Thursday, December 06, 2007

Make every minute count...

I saw a clip advertising a TV movie playing this weekend and the words kinda jumped out at me: (paraphrasing as usual) "What if you could have one more day with the one you love...." I found that kind of ironic, as it touches a little too close to home right now.

I am sitting at home right now in bed, with my beagle, Molly, sleeping in my lap. 24 hours ago I was a total wreck and at a complete loss. I was supposed to be cramming for my big exam today, but couldn't even look at a book. After one week of watching my dog in pain, not knowing what was going on, I finally took her to the vet yesterday, and had to leave her behind. The vet told me today that she was pretty worried about her yesterday, but thankfully Molly eventually responded to the pain medication.

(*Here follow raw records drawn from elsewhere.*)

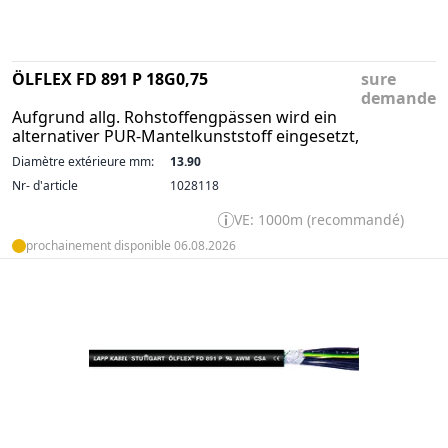
ÖLFLEX FD 891 P 18G0,75
sure
demande
Aufgrund allg. Rohstoffengpässen wird ein
alternativer PUR-Mantelkunststoff eingesetzt,
Diamètre extérieure mm:
13.90
Nr- d'article
1028118
VE: 1000m (recommandé)
prochainement disponible 06.08.2026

She's sort of been diagnosed... suspected Beagle Pain Syndrome (a type of non-infectious meningitis that dogs get) and/or a "cervical issue." She is on some pretty good medication right now, "flying high." She has a fentanyl patch on, and every 24 hours I am to give her a dose of Metacam. We're going to see how it goes for the next two weeks. She's not allowed to run and jump, even though she feels like WonderDog right now. I'm sure she is feeling relieved to be pain-free, but right now we have to hope that she heals, or goes into remission.

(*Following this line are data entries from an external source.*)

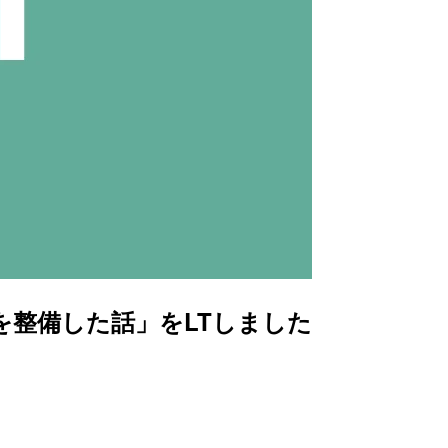
ラインを整備した話」をLTしました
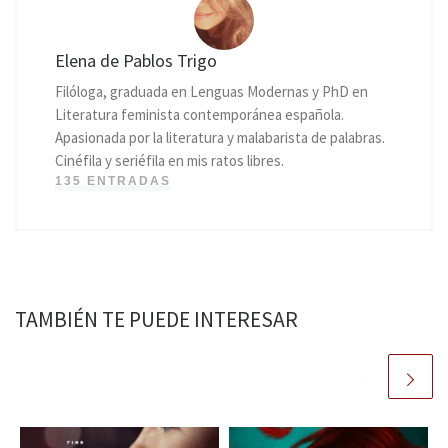
Elena de Pablos Trigo
Filóloga, graduada en Lenguas Modernas y PhD en
Literatura feminista contemporánea española.
Apasionada por la literatura y malabarista de palabras.
Cinéfila y seriéfila en mis ratos libres.
135 ENTRADAS
TAMBIÉN TE PUEDE INTERESAR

It was pretty scary there for awhile. She had a stiff neck and could not turn her head, but rather had to move her whole body to look to the side. I thought is was just one of those "achy days" we all get, and thought she would be fine, but then on Monday/Tuesday, she took a turn for the worse, but I couldn't get a vet appointment until Wednesday :-( When she laid down, she really struggled to get back up again, and one side was worse than the other. One way she would lay down, she would scream in pain to get up; if she happened to lay on her other side, she would scream in pain and wait for me to get her, as the pain was too much for her to get up on her own. It was heartbreaking. Her appetite was good, although I was hand feeding her as she couldn't move her head to her bowl. And once she was up walking around she was fine, as long as she didn't have to move her head too much.

The vet believes she will recover - these next two weeks are kind of a test. Hopefully the pain meds will help her recovery go smoothly.

Back to my theme: right now, I am so thankful for every minute I have Molly back home with me. She just turned 5, so seems too soon for her to be taken from me. Currently am going to enjoy every moment I can with her, and hope to make her happy and comfortable.